In times of scarce petroleum, automobiles and even buses have been converted to burn wood gas: a gas mixture consisting primarily of diluting atmospheric nitrogen, but also containing combustible gasses (mostly carbon monoxide) released by burning charcoal or wood in a wood gas generator. In 1931, Tang Zhongming developed an automobile powered by charcoal, and these cars were popular in China until the 1950s, and in occupied France during World War II, where they were called gazogènes.
Activated charcoal
Activated charcoal, also known as activated carbon, is a medication used to treat poisonings that occurred by mouth.[1] To be effective it must be used within a short time of the poisoning occurring, typically an hour.[1][2] It does not work for poisonings by cyanide, corrosive agents, iron, lithium, alcohols, or malathion.[2] It may be taken by mouth or given by a nasogastric tube.[3] Other uses include inside hemoperfusion machines.[1]
Common side effects include vomiting, black stools, diarrhea, and constipation.[1] A more serious side effect, pneumonitis, may result if aspirated into the lungs.[1][2] Gastrointestinal obstruction and ileus are less common but serious adverse effects.[1] Use in pregnancy and breastfeeding is generally safe.[3] Activated charcoal works by adsorbing the toxin.[1]
While charcoal has been used since ancient times for poisonings, activated charcoal has been used since the 1900s.[4][5] It is on the World Health Organization’s List of Essential Medicines.[6] Charcoal used & benefit 2045
Medical uses
Poison ingestion
Activated charcoal is used to treat many types of oral poisonings such as phenobarbital and carbamazepine.[7] It is not effective for a number of poisonings including: strong acids or bases, iron, lithium, arsenic, methanol, ethanol or ethylene glycol.[7]
Although activated charcoal is the most commonly used agent for GI decontamination in poisoned patients, medical professionals use discretion when determining whether or not its use is indicated.[7] In a study of acute poisonings from agricultural pesticides and yellow oleander seeds, the administration of activated carbon did not affect survival rate
Gastrointestinal tract-related issues
Charcoal biscuits were sold in England starting in the early 19th century, originally as remedy to flatulence and stomach trouble.[9]
Tablets or capsules of activated carbon are used in many countries as an over-the-counter drug to treat diarrhea, indigestion, and flatulence.[10] There is some evidence of its effectiveness to prevent diarrhea in cancer patients who have received irinotecan.[11] It can interfere with the absorption of some medications, and lead to unreliable readings in medical tests such as the guaiac card test.[12] Activated carbon is also used for bowel preparation by reducing intestinal gas content before abdominal radiography to visualize bile and pancreatic and renal stones.[13] A type of charcoal biscuit has also been marketed as a pet care product.[14]

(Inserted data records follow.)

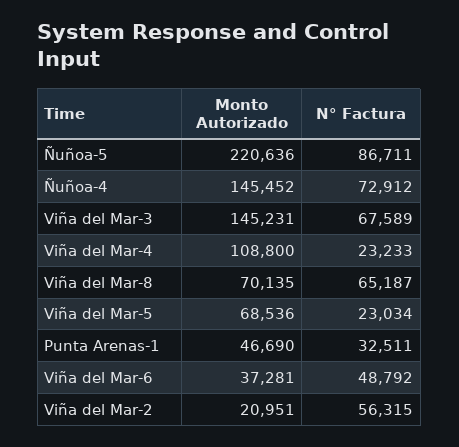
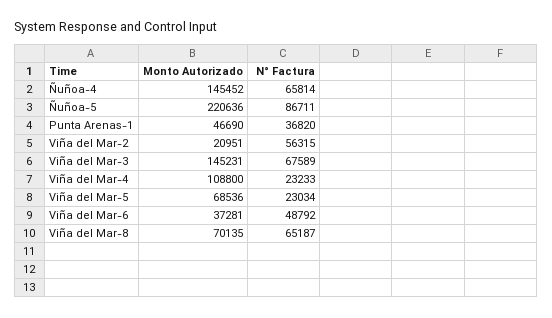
N° Factura, Ñuñoa-4: 72912 -> 65814
N° Factura, Punta Arenas-1: 32511 -> 36820

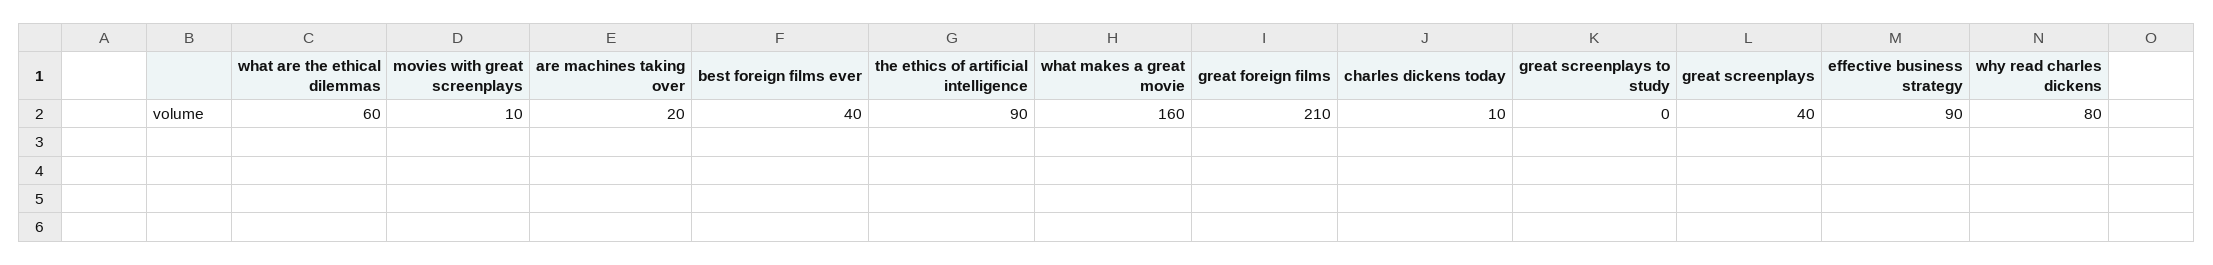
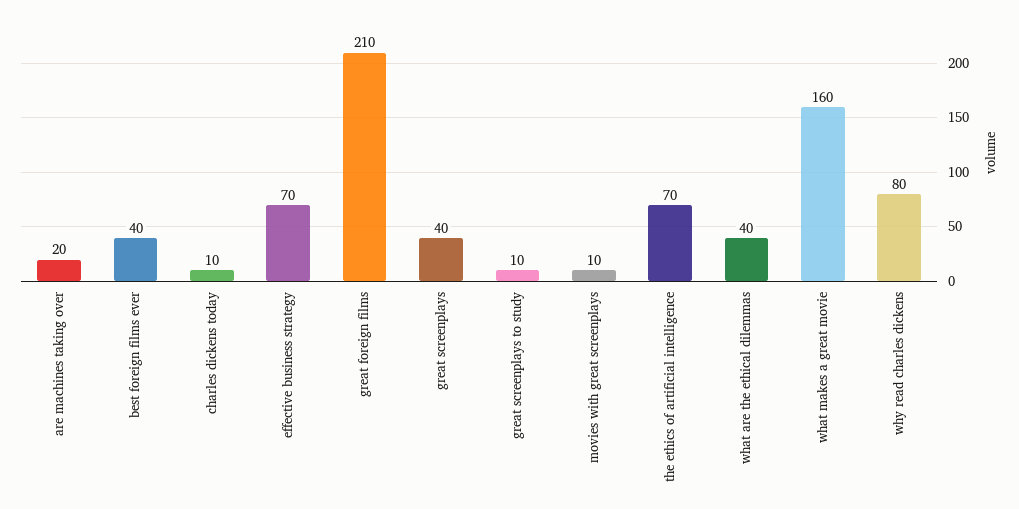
what are the ethical dilemmas: 60 -> 40
the ethics of artificial intelligence: 90 -> 70
great screenplays to study: 0 -> 10
effective business strategy: 90 -> 70

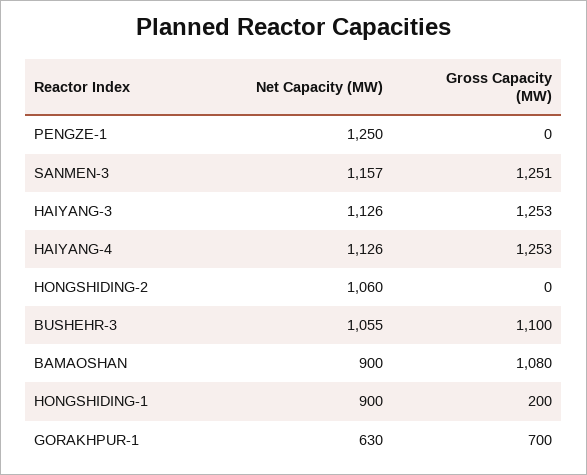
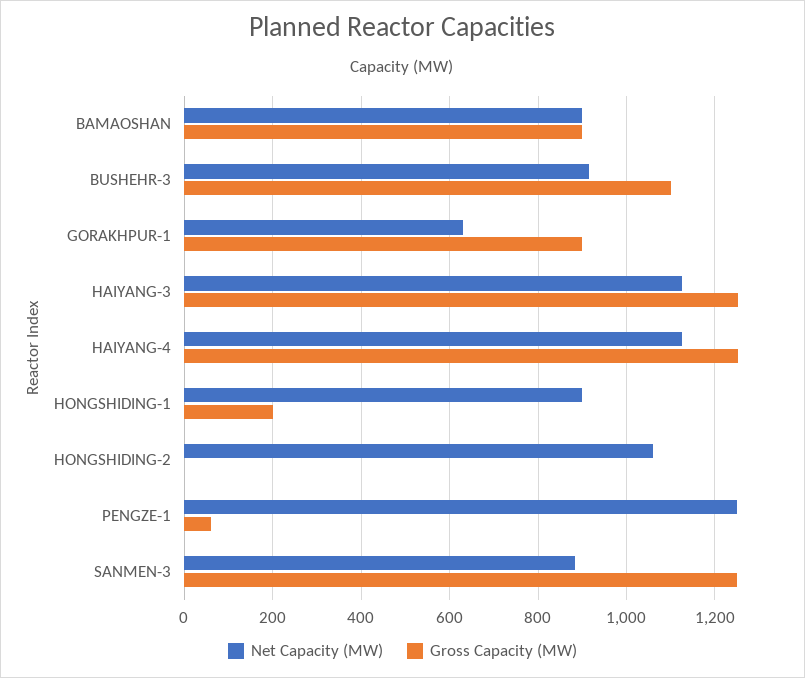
Gross Capacity (MW), PENGZE-1: 0 -> 60
Net Capacity (MW), SANMEN-3: 1157 -> 880
Net Capacity (MW), BUSHEHR-3: 1055 -> 920
Gross Capacity (MW), BAMAOSHAN: 1080 -> 900
Gross Capacity (MW), GORAKHPUR-1: 700 -> 900

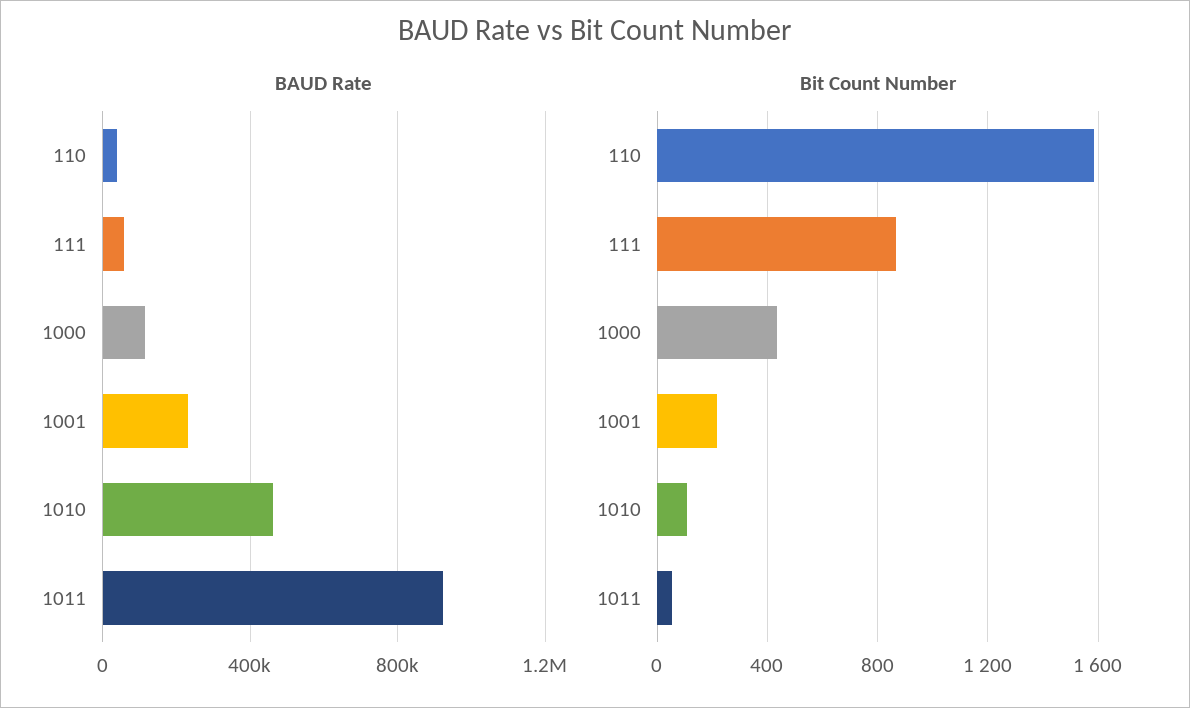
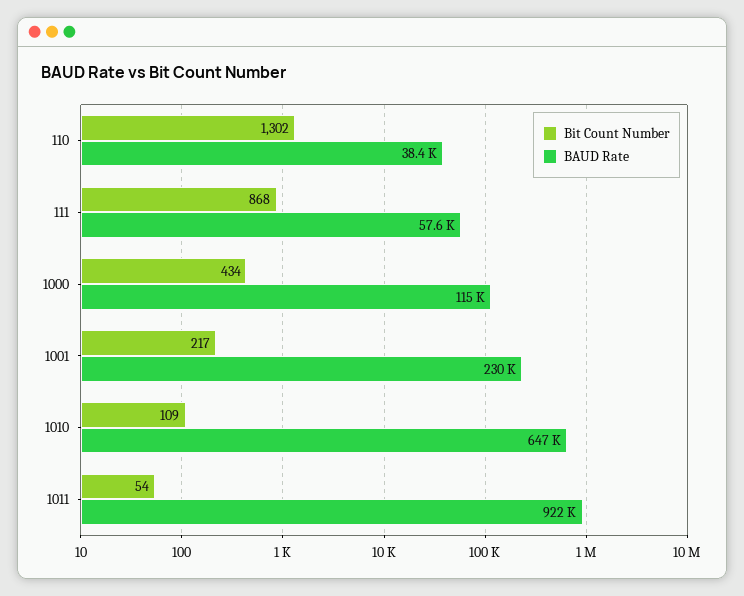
BAUD Rate, 1010: 450000 -> 647000
Bit Count Number, 110: 1600 -> 1302

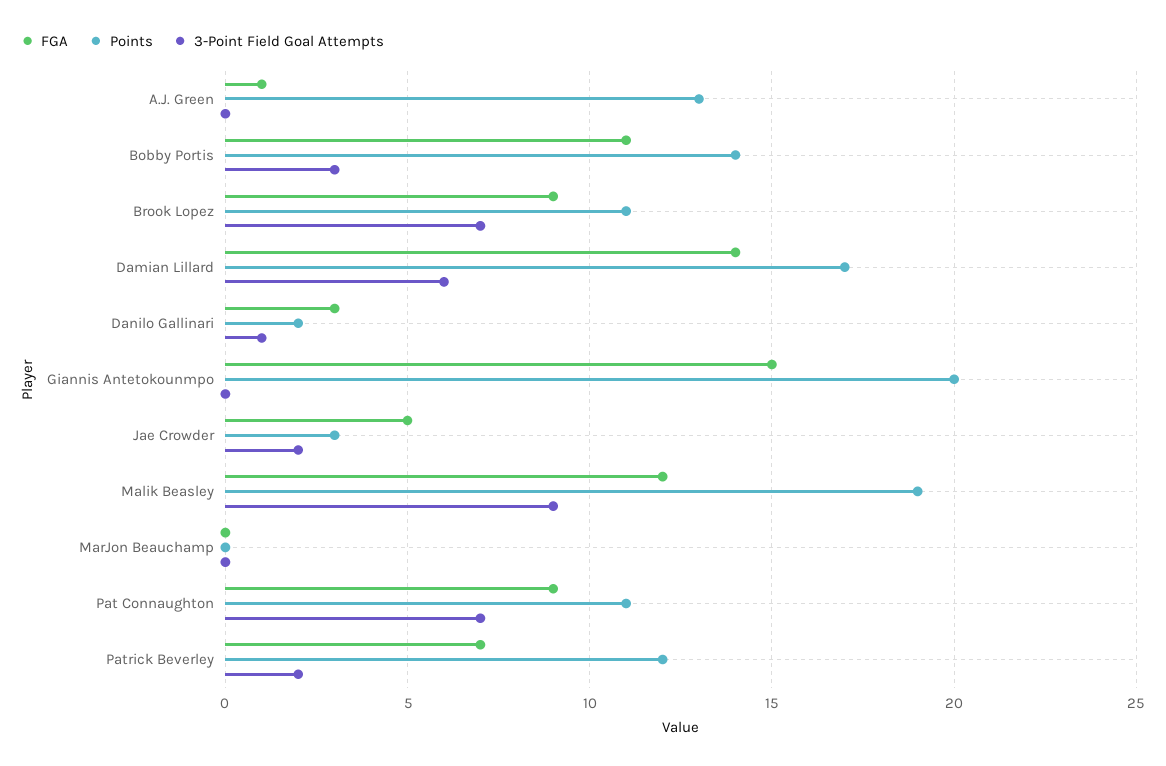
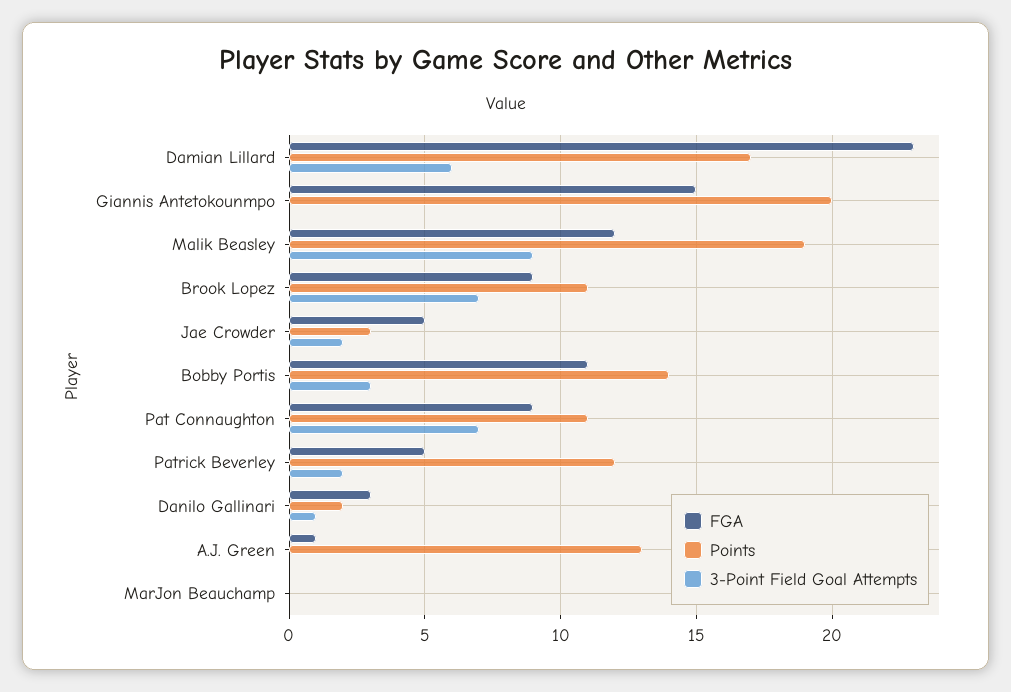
FGA, Damian Lillard: 14 -> 23
FGA, Patrick Beverley: 7 -> 5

Dentistry – Removal of amalgam fillings
Dentists who remove amalgam fillings using the Safe Mercury Amalgam Removal Technique (SMART) technique give the patient “a slurry of charcoal, chlorella, or similar adsorbent to rinse and swallow before the procedure (unless the patient declines or there are other contraindications making this clinically inappropriate)”.[15]
Other
Claims that activated charcoal will do things such as whiten teeth, cure alcohol-induced hangovers, and prevent bloating, are not supported by evidence.[16][17] Activated charcoal cleanses also lack evidence and are considered pseudoscience.[18]
Side effects
Incorrect application (e.g. into the lungs) results in pulmonary aspiration which can sometimes be fatal if immediate medical treatment is not initiated.[19] The use of activated carbon is contraindicated when the ingested substance is an acid, an alkali, or a petroleum product.